After spending pretty much his entire career as a shortstop – a darn good one at that, with two Gold Gloves (2001 with the Expos and 2007 with the Angels) to prove it – Cabrera signed a one-year,
$1 million contract with the Indians. He knew the position was occupied by Asdrubal Cabrera.
The transition to second base began smoothly this spring, but Orlando Cabrera’s sore shoulder has slowed the process a bit. Still, the 36-year-old native of Cartagena, Columbia, isn’t anticipating any problems.
“It’s coming along a little bit too slow, but I think I’ll be 100 percent when we break camp,” said Cabrera, who entered Friday batting .348 (8-for-23) with two doubles, a triple and three RBIs in nine exhibition games. “(Turning double plays from second) is nothing out of the ordinary. I feel like I have been playing second base my whole career. My arm will get better, the turns will get better.”
Cabrera, a career .274 hitter with seven big league clubs, is expected to provide veteran leadership on a young roster. He’s also being counted on to bring above-average defense at a position Cabrera has played just 33 times on the big league level, not once since the 2000 season.
No problem, says Cleveland manager Manny Acta, who was Montreal’s third base/infield coach during Cabrera’s last three seasons with the Expos from 2002-04.
“Orlando’s not going to have any issue,” Acta said. “He’s so fundamentally sound that I don’t think he’s going to be affected by the move. This guy is one of the most fundamentally sound infielders that I’ve ever been around. He’s also one of the best baserunners that I have seen in the last 10 years.”
Cabrera is ready to provide it all for the Indians, especially after seeing how the younger players in the clubhouse have taken to him.
“The thing that has impressed me the most is how much respect all these guys have for me,” he said. “That’s something you don’t find in a lot of places.”
It’s all part of a unique season for Cabrera. A new team, a new city, a new position.

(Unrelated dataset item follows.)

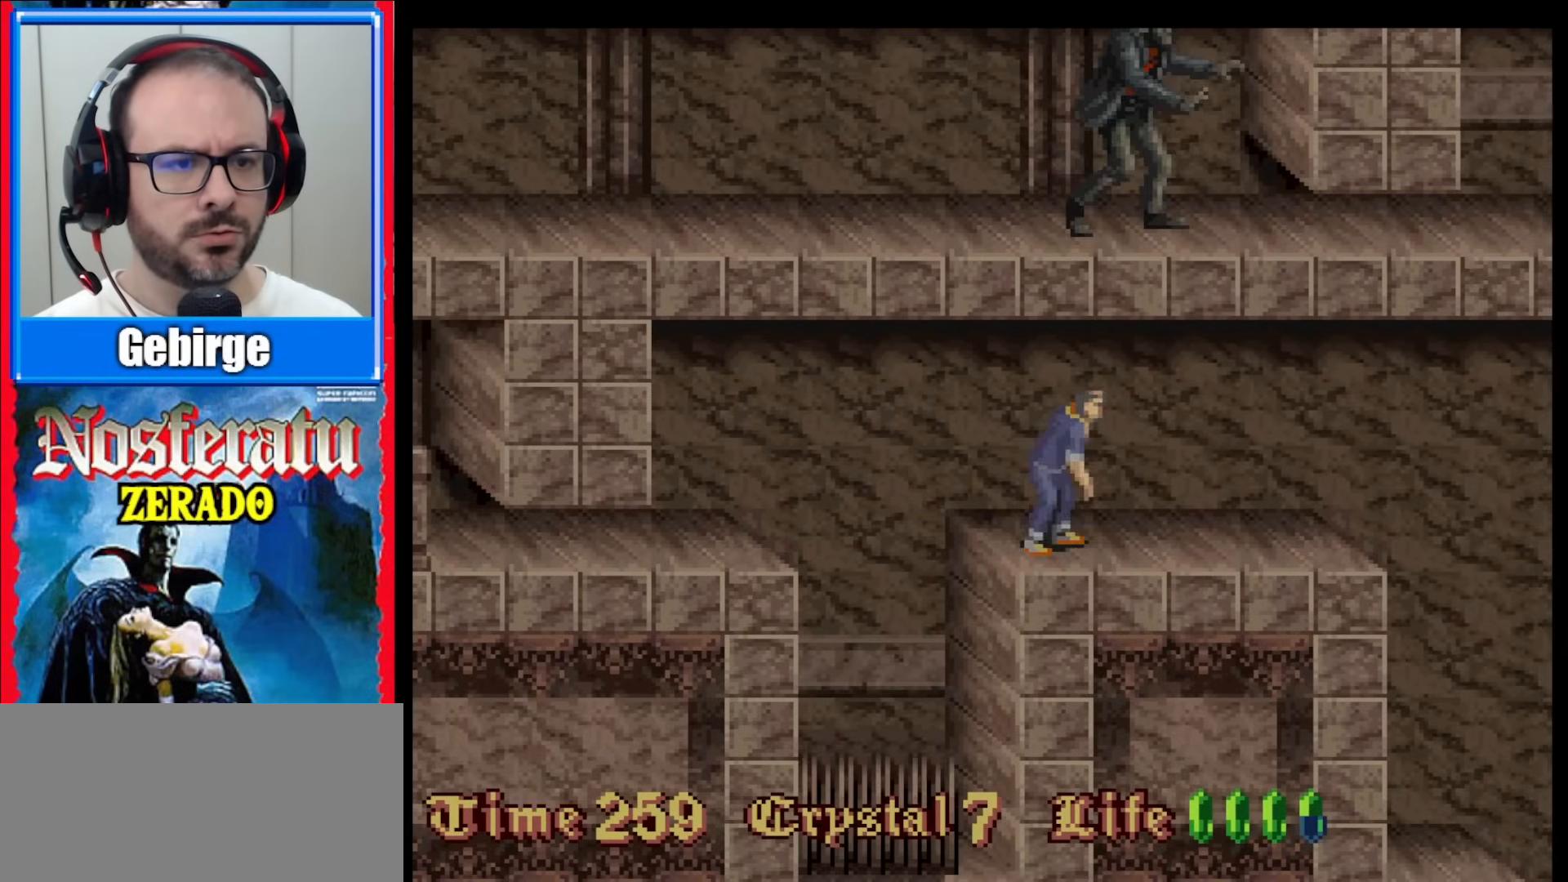
{"buttons": ["DPAD_RIGHT"], "events": [[217, "DPAD_RIGHT", "down"]]}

Grady Sizemore cleared the final hurdle in his quest to return to the field, running the bases for the third time and sliding for the first time Friday in Goodyear.
He is scheduled to make his exhibition debut Sunday against the Diamondbacks at Goodyear Ballpark, serving as the designated hitter for two at-bats.
That’s the good news. The bad news is that Acta officially declared that Sizemore would not be ready to open the regular season April 1 against the White Sox at Progressive Field.
“It would be too much to ask,” Acta said. “The program we have set up for him, he’s not going to be able to play every day. He’s going to be playing every other day and that’s not going to be enough to get him ready.”
Michael Brantley will most likely fill Sizemore’s vacancy in center field, while Austin Kearns plays left. Sizemore’s absence opens up a spot for Travis Buck as an extra outfielder.
Third baseman Jason Donald is still plagued by a bone bruise in his left hand that has prohibited him from swinging the bat.
Donald hasn’t played since last Friday and has missed a total of 11 games with the injury.
Acta said if Donald is able to play during the final week of spring training that he would be on the opening day roster.
Head trainer Lonnie Soloff is expected to provide an update on Donald’s condition today.
Acta said he has limited the field to two pitchers for the final spot in the Indians’ rotation, but didn’t indicate which one had left the race among right-handers Josh Tomlin and Jeanmar Gomez and left-hander David Huff.
Tomlin (0-0, 1.13 ERA in three games) has clearly pitched better than Gomez (0-1, 6.43 in five games) and Huff (1-1, 8.25 in five games).
“We’re not rushed right now,” Acta said of the final decision. “We need to stretch these guys out, and we’re going to continue to look at them.”
Indians minor leaguers opened their spring training schedule Friday.
* Today, 4:05 p.m., vs. Angels at Tempe Diablo Stadium, WTAM 1100-AM. Justin Masterson (0-1, 6.00) vs. Scott Kazmir (0-1, 3.38).